# Opinions on project bogger



## Guest (Oct 26, 2009)

I currently am running a 2008 RZR . I have a 3 inch lift and 29.5 Outlaws when I run mud. 28" Super Swamper TSLs on the trails and roads. I want to begin doing more mud runs here in Michigan and have thought about picking up a 800 Sportsm and or other big bore quad for a bogger project but have not found one in my price range. So how about some opinions? 

Option A: Save the cash and put it into the RZR. Go with like a 4 " lift so it remains trailable. Maybe put some into motor and such.

Option B: Leave the RZR as is and but a used big bore ATV for a bogger.

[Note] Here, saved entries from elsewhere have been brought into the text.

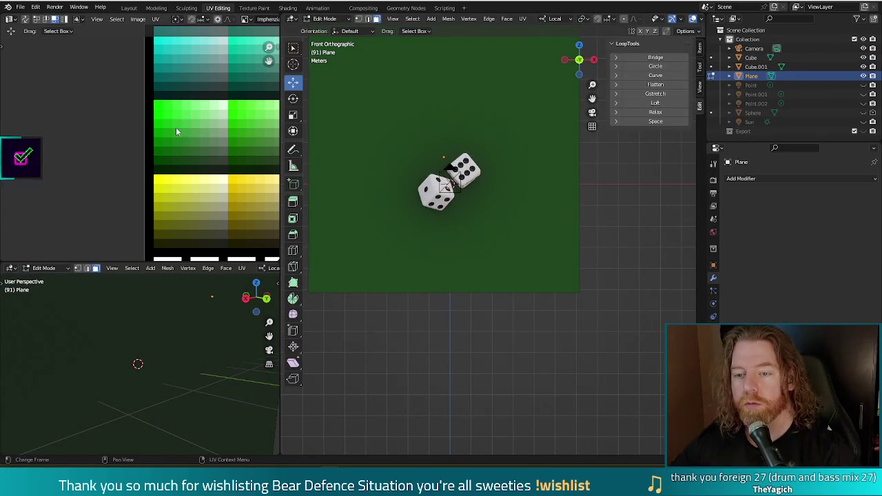
Step: Move all the plane's UVs onto the olive-green palette swatch and check it in a test render
scroll(175, 131, down, 2)
scroll(216, 143, down, 1)
key(a)
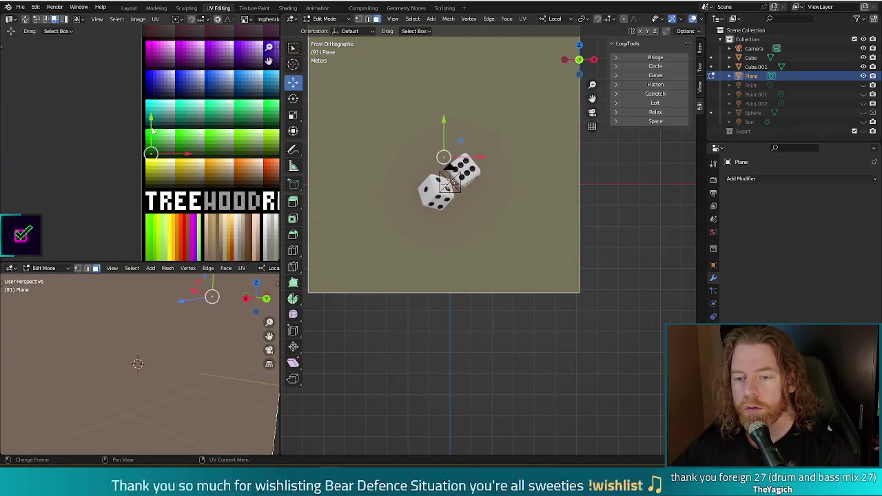
key(g)
click(151, 145)
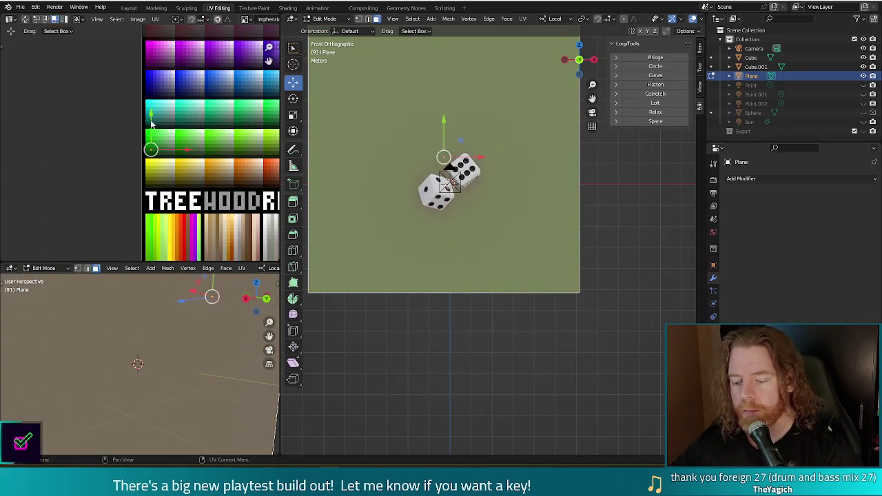
key(F12)
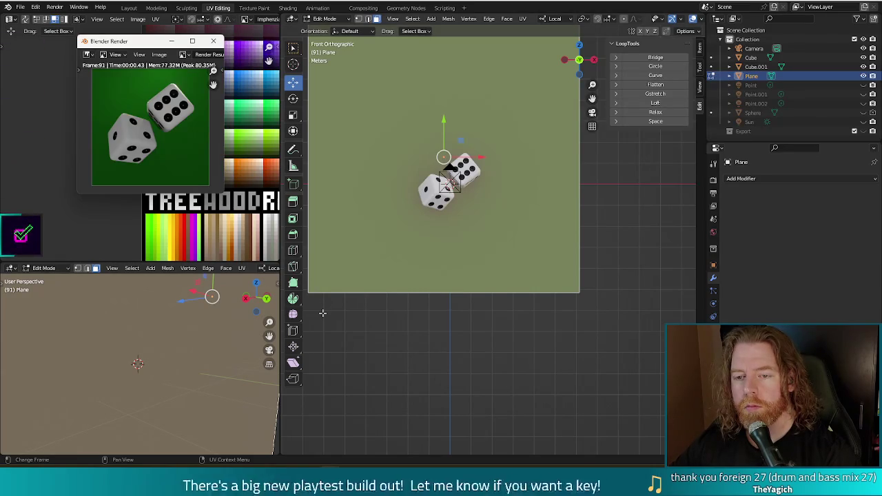
key(alt+F4)
middle_drag(579, 208, 533, 255)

I run mostly for the fun of it but want to be competitive in whatever class I run. Money is a factor as it is with most all of us as is the ability to run long trail rides. We have frequently done rides over 100 miles round trip so reliability is a must. 

Just interested in some opinions from you guys and girls here at MIMB. 
I look forward to hearing from you all. Thanks for your time.


----------



## Bootlegger (Dec 18, 2008)

If it was me I would get me an older big bore to mess with. I would love to have an older Prairie 650 or 700 to play with. You should try racing with the EDL's I think they bite the bottom of the pit better than any tire out. also...I am sending you a PM.


----------



## phreebsd (Dec 16, 2004)

i think the special purpose built bike would be the best solution as a winning pit bike wont be a good 100 mile trail machine.


----------